- [Exercise instructions] Transcribe the text of every record below word for word, omitting the pictures.

- [Items in a dataset]
===

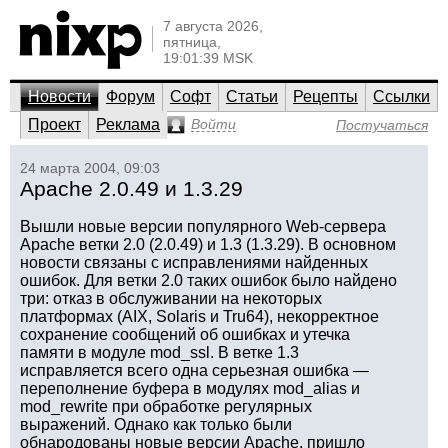
7 августа 2026,
пятница,
19:01:39 MSK
Новости
Форум
Софт
Статьи
Рецепты
Ссылки
Проект
Реклама
Войти
Постучаться
24 марта 2004, 09:03
Apache 2.0.49 и 1.3.29
Вышли новые версии популярного Web-сервера
Apache ветки 2.0 (2.0.49) и 1.3 (1.3.29). В основном
новости связаны с исправлениями найденных
ошибок. Для ветки 2.0 таких ошибок было найдено
три: отказ в обслуживании на некоторых
платформах (AIX, Solaris и Tru64), некорректное
сохранение сообщений об ошибках и утечка
памяти в модуле mod_ssl. В ветке 1.3
исправляется всего одна серьезная ошибка —
переполнение буфера в модулях mod_alias и
mod_rewrite при обработке регулярных
выражений. Однако как только были
обнародованы новые версии Apache, пришло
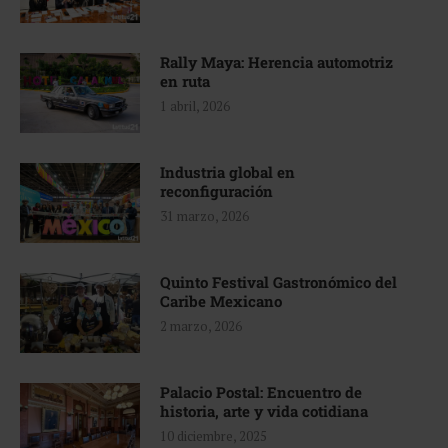
Rally Maya: Herencia automotriz
en ruta
1 abril, 2026
Industria global en
reconfiguración
31 marzo, 2026
Quinto Festival Gastronómico del
Caribe Mexicano
2 marzo, 2026
Palacio Postal: Encuentro de
historia, arte y vida cotidiana
10 diciembre, 2025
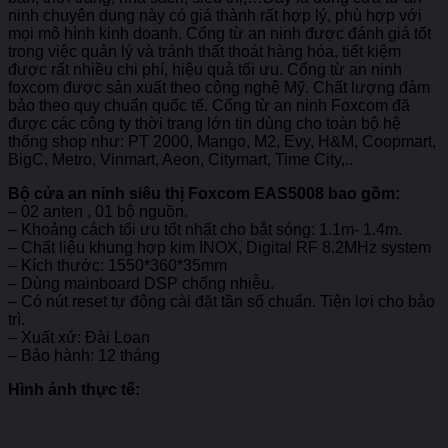
ninh chuyên dụng này có giá thành rất hợp lý, phù hợp với
mọi mô hình kinh doanh. Cổng từ an ninh được đánh giá tốt
trong việc quản lý và tránh thất thoát hàng hóa, tiết kiệm
được rất nhiều chi phí, hiệu quả tối ưu. Cổng từ an ninh
foxcom được sản xuất theo công nghệ Mỹ. Chất lượng đảm
bảo theo quy chuẩn quốc tế. Cổng từ an ninh Foxcom đã
được các công ty thời trang lớn tin dùng cho toàn bộ hệ
thống shop như: PT 2000, Mango, M2, Evy, H&M, Coopmart,
BigC, Metro, Vinmart, Aeon, Citymart, Time City,..
Bộ cửa an ninh siêu thị Foxcom EAS5008 bao gồm:
– 02 anten , 01 bộ nguồn.
– Khoảng cách tối ưu tốt nhất cho bắt sóng: 1.1m- 1.4m.
– Chất liệu khung hợp kim INOX, Digital RF 8.2MHz system
– Kích thước: 1550*360*35mm
– Dùng mainboard DSP chống nhiễu.
– Có nút reset tự động cài đặt tần số chuẩn. Tiện lợi cho bảo
trì.
– Xuất xứ: Đài Loan
– Bảo hành: 12 tháng
Hình ảnh thực tế:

===

- [Exercise answer]
7 августа 2026,
пятница,
19:01:39 MSK
Новости
Форум
Софт
Статьи
Рецепты
Ссылки
Проект
Реклама
Войти
Постучаться
24 марта 2004, 09:03
Apache 2.0.49 и 1.3.29
Вышли новые версии популярного Web-сервера
Apache ветки 2.0 (2.0.49) и 1.3 (1.3.29). В основном
новости связаны с исправлениями найденных
ошибок. Для ветки 2.0 таких ошибок было найдено
три: отказ в обслуживании на некоторых
платформах (AIX, Solaris и Tru64), некорректное
сохранение сообщений об ошибках и утечка
памяти в модуле mod_ssl. В ветке 1.3
исправляется всего одна серьезная ошибка —
переполнение буфера в модулях mod_alias и
mod_rewrite при обработке регулярных
выражений. Однако как только были
обнародованы новые версии Apache, пришло
Rally Maya: Herencia automotriz
en ruta
1 abril, 2026
Industria global en
reconfiguración
31 marzo, 2026
Quinto Festival Gastronómico del
Caribe Mexicano
2 marzo, 2026
Palacio Postal: Encuentro de
historia, arte y vida cotidiana
10 diciembre, 2025
ninh chuyên dụng này có giá thành rất hợp lý, phù hợp với
mọi mô hình kinh doanh. Cổng từ an ninh được đánh giá tốt
trong việc quản lý và tránh thất thoát hàng hóa, tiết kiệm
được rất nhiều chi phí, hiệu quả tối ưu. Cổng từ an ninh
foxcom được sản xuất theo công nghệ Mỹ. Chất lượng đảm
bảo theo quy chuẩn quốc tế. Cổng từ an ninh Foxcom đã
được các công ty thời trang lớn tin dùng cho toàn bộ hệ
thống shop như: PT 2000, Mango, M2, Evy, H&M, Coopmart,
BigC, Metro, Vinmart, Aeon, Citymart, Time City,..
Bộ cửa an ninh siêu thị Foxcom EAS5008 bao gồm:
– 02 anten , 01 bộ nguồn.
– Khoảng cách tối ưu tốt nhất cho bắt sóng: 1.1m- 1.4m.
– Chất liệu khung hợp kim INOX, Digital RF 8.2MHz system
– Kích thước: 1550*360*35mm
– Dùng mainboard DSP chống nhiễu.
– Có nút reset tự động cài đặt tần số chuẩn. Tiện lợi cho bảo
trì.
– Xuất xứ: Đài Loan
– Bảo hành: 12 tháng
Hình ảnh thực tế:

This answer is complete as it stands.